INTERVIEW
HEY-SMITH
2013.05.11UPDATE
2013年05月号掲載
Member:猪狩 (Gt/Vo) Task-n (Dr)
Interviewer:荒金 良介
-アメ村周辺のクラブは壊滅状態らしいですね。
猪狩:壊滅ですね。全く人がいないです。俺、レゲエの友達がいて、クラブにも行ってたんですよ。そのときにいきなり警察が来て、音止められたんですよ。これ絶対使ってほしいんですけど、警察官の1人が“絶対潰したるからな!”って帰って行ったんですよ。俺、めちゃくちゃムカついて、“絶対潰されへんぞ!”と思って。今ちょっと動いてて、風営法を根底から覆すイベントもやろうかなって。
-マジですか?
猪狩:はい。そのイライラがこの曲に全部詰まってます。すごく腹が立ってるんで、その気持ちを超明るく歌ってやろうと(笑)。
-あと、「I Hate Nukes」という曲もありますが?
猪狩:「I Hate Nukes」に関しては、正直そんなにムカついてないっす。いや、ムカついてないと言ったらウソになるけど……ムカつくというより、怖いんですよね。こういう問題があるから直せよって、真正面から訴えてるわけじゃなくて。とにかく怖くて、謎で、危ないという印象しかなくて。“ほんまやめて!”って感じですわ。普通に怖いから、やめてくれやって。
-より自分の心情に近いリアルな感情を書いて?
猪狩:そうっすね。前やったら、“やめろ!こんな問題あるやんけ!”という曲になってたと思うんですよ。でも今回は全部自分に書いてるんで、怖いから、ほんまやめてっていう曲になってるんですよね。
-リアルな感情が出てきたことで、曲作りにも影響を与えてます?
Task-n:伝えたいことが音楽に出ているかどうかは、正直わからないです。例えば怖い、悲しい、嫌だ、ということを、楽しく、明るく聴かせられるのが音楽やと思うんで。
-HEY-SMITHも作品を出すたびにファン層が増えていく中で、責任感であったり、本当の自分たちを知ってほしいという気持ちも強くなってます?

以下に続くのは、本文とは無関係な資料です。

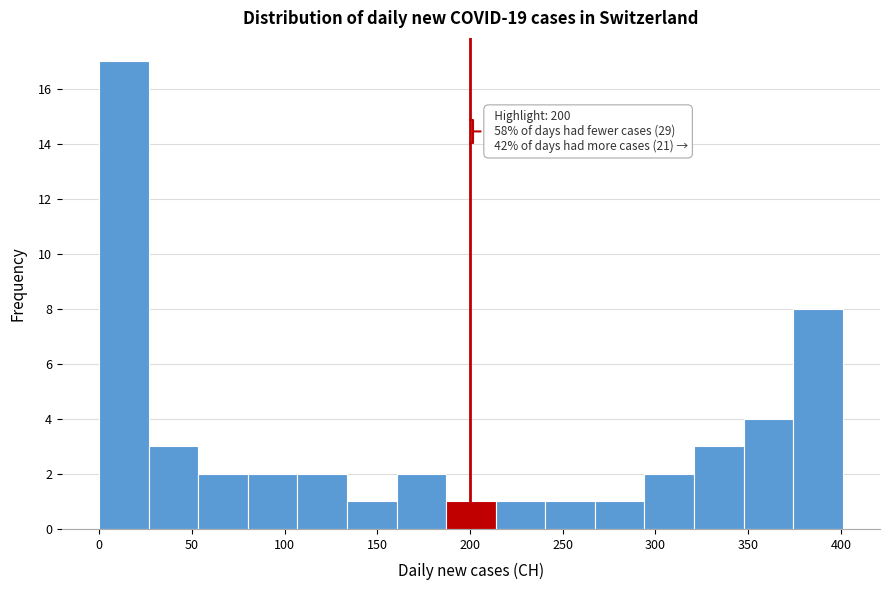

Which range on the x-axis has the tallest bar?

0 to 25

猪狩:うん、ほんまの自分を知ってほしい、というのはありますね。自分を曝け出したり、バンドのことを曝け出すことが嫌じゃなくなったというか。常にかっこつけなきゃいけないと思ってたんですけど。最近は人間味や情熱が前に見えるものに、俺は心が動くんですよね。自分の非や弱さも認めて、それでもやる!という方がかっこ良く見えたんですよ。これ使えるかわからないですけど、Mukkyの耳の状態が悪くて、全然歌えなかったりした時期があったんですよね。
-それはいつ頃ですか?
猪狩:去年の秋ぐらいから、今もまだ続いているんですけど、ちょっと良くない状態なんですよ。それで一度活動どうしようかって、考えた時期もあったんですよ。でもあいつがそれでもやりたいと言うんで。無様でも一生懸命やって、そこに情熱を乗せる方が俺はバンドとしていいなと思って。100点のものを届けたいんじゃなくて、100%のものを届けたくなってきて。気持ちが100だったら、それでいいでしょって。そう考えると……なんか曝け出せるようになった。
-今作にロックを感じるのは、そこかもしれない。ハートが何より楽曲の前に来ているという。

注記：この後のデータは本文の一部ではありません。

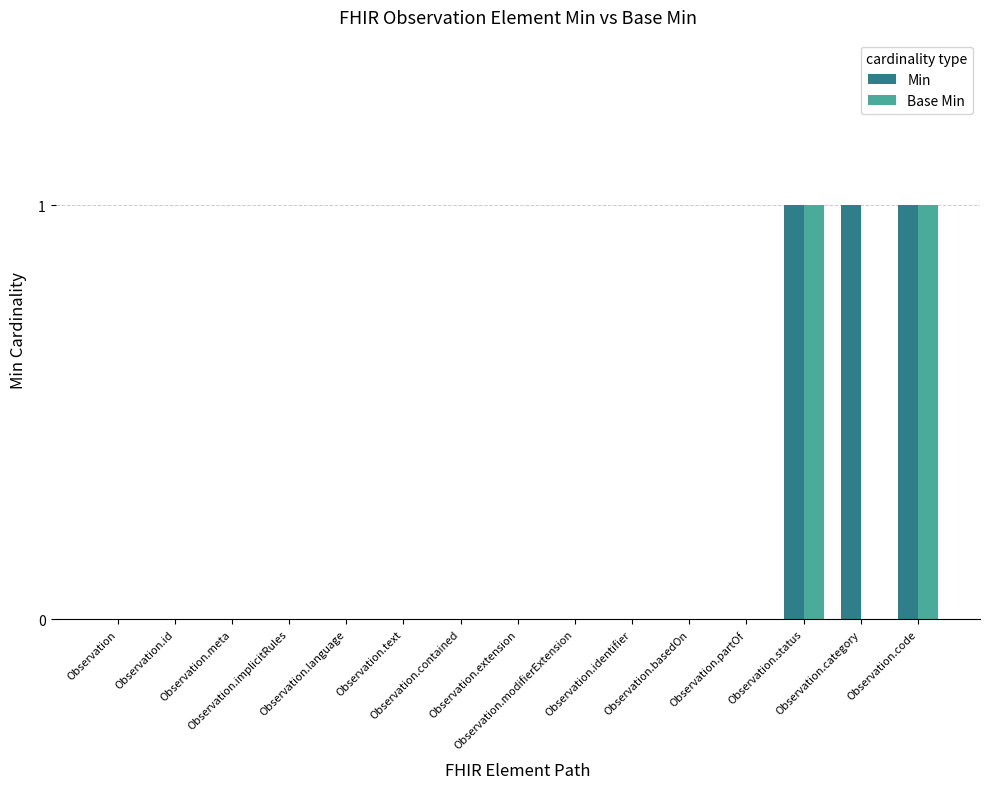

Reading left to right, list all the values displayed in this chart.

Min: Observation=0	Observation.id=0	Observation.meta=0	Observation.implicitRules=0	Observation.language=0	Observation.text=0	Observation.contained=0	Observation.extension=0	Observation.modifierExtension=0	Observation.identifier=0	Observation.basedOn=0	Observation.partOf=0	Observation.status=1	Observation.category=1	Observation.code=1
Base Min: Observation=0	Observation.id=0	Observation.meta=0	Observation.implicitRules=0	Observation.language=0	Observation.text=0	Observation.contained=0	Observation.extension=0	Observation.modifierExtension=0	Observation.identifier=0	Observation.basedOn=0	Observation.partOf=0	Observation.status=1	Observation.category=0	Observation.code=1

猪狩:ほんまそうですね。技術よりもお互いに曝け出して、気持ちでぶつかり合ったものが出てるんじゃないかな。
-これは個人的な感想になるけど、過去の作品を聴き返していると、今作は1stミニ・アルバム『Proud and Loud』の質感に近くて、あの作品ってすごくロックなんですよね。だから、位置付け的にはややこしい言い方になるけど、あのロック感に初期衝動がプラスされているから、『Proud and Loud』の1個前のアルバムみたいな印象があって。
猪狩:ああ~、なんかわかりますね。これの1個前って言われると、すごくわかります。
-ほんと?
猪狩:俺も昔の作品を聴き返してたら、『FREE YOUR MIND』より『Proud and Loud』の方が近いなと思って。

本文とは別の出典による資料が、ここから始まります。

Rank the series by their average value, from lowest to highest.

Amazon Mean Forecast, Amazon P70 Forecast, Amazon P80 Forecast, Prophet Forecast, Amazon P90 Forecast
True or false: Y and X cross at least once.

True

-ちなみに、『Proud and Loud』のときはどんなことを考えてました?
猪狩:何も考えてなかったと思う。
Task-n:それが逆にHEY-SMITHの音になってたんじゃないかな。この5人で出せる音を表現しているし、今回も5人の人間味が混ざり合った音になってるから。作ろうとして作ってないというか。
-では、レコーディング自体はどうでした?
猪狩:大難産でしたね、ははははは。こだわる部分が変わってきましたね。うまく録れてなくても熱いものは残したりして、その線引きがめっちゃ難しかった。熱いものを残そうとすると、単純にヘタに聴こえたりするし。その絶妙なラインを判断するのが難しくて。これは熱いのか?ヘタなのか?って。